Manufacturer: Bauscher Brothers
User: Rector's Restaurant
Date of examples: 1906 and 1907
Notes: Charles E. Rector had a very rich past that included service as a dining car superintendent on the Pennsylvania Railroad, New York to Chicago run. Rector's first restaurant was the Oyster House, which opened in 1884 at Clark & Monroe in Chicago (he later built a 14-story building on the site). It was a well known fact you could get the freshest oysters and seafood at Rector's because of his connections with the railroads and express delivery from the seaports.
In 1893, he opened the Cafe' Marine at the World's Columbian Exposition.
Charles retained interest in the Chicago location until 1911, when he sold his interests to invest in rebuilding his New York Rector's venue.
Charles had the opportunity to lease a two-story space on the S.E. corner of Broadway & West 44th Street in New York and started a restaurant for the theatre crowds of Broadway. He opened Rector's Restaurant in 1899 and later purchased the building in 1906.
"Rector's Restaurant, whose winged-griffin electric sign has been a beacon for Broadway diners for the last nine years, is to be torn down in a few months."
"A year ago Mr. Rector occasioned some talk by announcing that he would allow his feminine guests to smoke on New Year's eve. He prophesied that it would result in no harm, and says events proved that he was right."

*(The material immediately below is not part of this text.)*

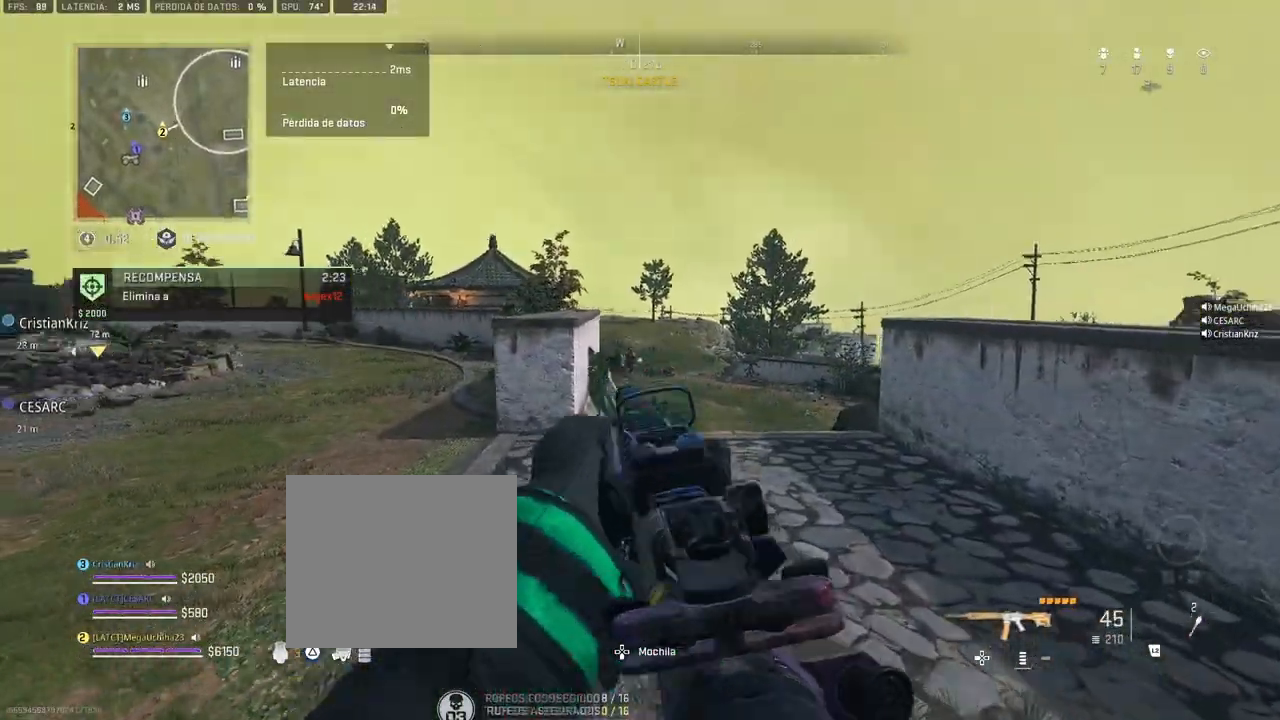
{"buttons": ["L1", "R1"], "left_stick": "right", "right_stick": "center", "events": [[50, "DPAD_UP", "down"], [133, "DPAD_UP", "up"], [167, "left_stick", "left"], [233, "L1", "down"], [267, "left_stick", "right"], [417, "R1", "down"]]}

In 1908, plans were made to tear down the small two-story building and erect a larger 6 or 8 story structure to accommodate his diners. There would be a 1,200 seat dining room on the first floor, private dining rooms on the second, and apartments on the upper floors for men, like at Sherry's and Delmonico's.
Rector's Restaurant would close April 1, 1909, be torn down, and construction started on the new building. What was actually built was an opulent 17-story structure in the French Renaissance style. The Hotel Rector opened to much fanfare December, 28, 1910. Unfortunately, Charles Rector was thrown into involuntary bankruptcy, May 19, 1913 and he died in Rumson, New Jersey on September 23, 1914. By 1918, the hotel was called the Claridge.
The New York Times, news articles dated 12/28/1908 & 5/30/1913
White body with a band of pink and green flowers on the rim; broken by the pink winged griffin inside a green wreath with ribbons.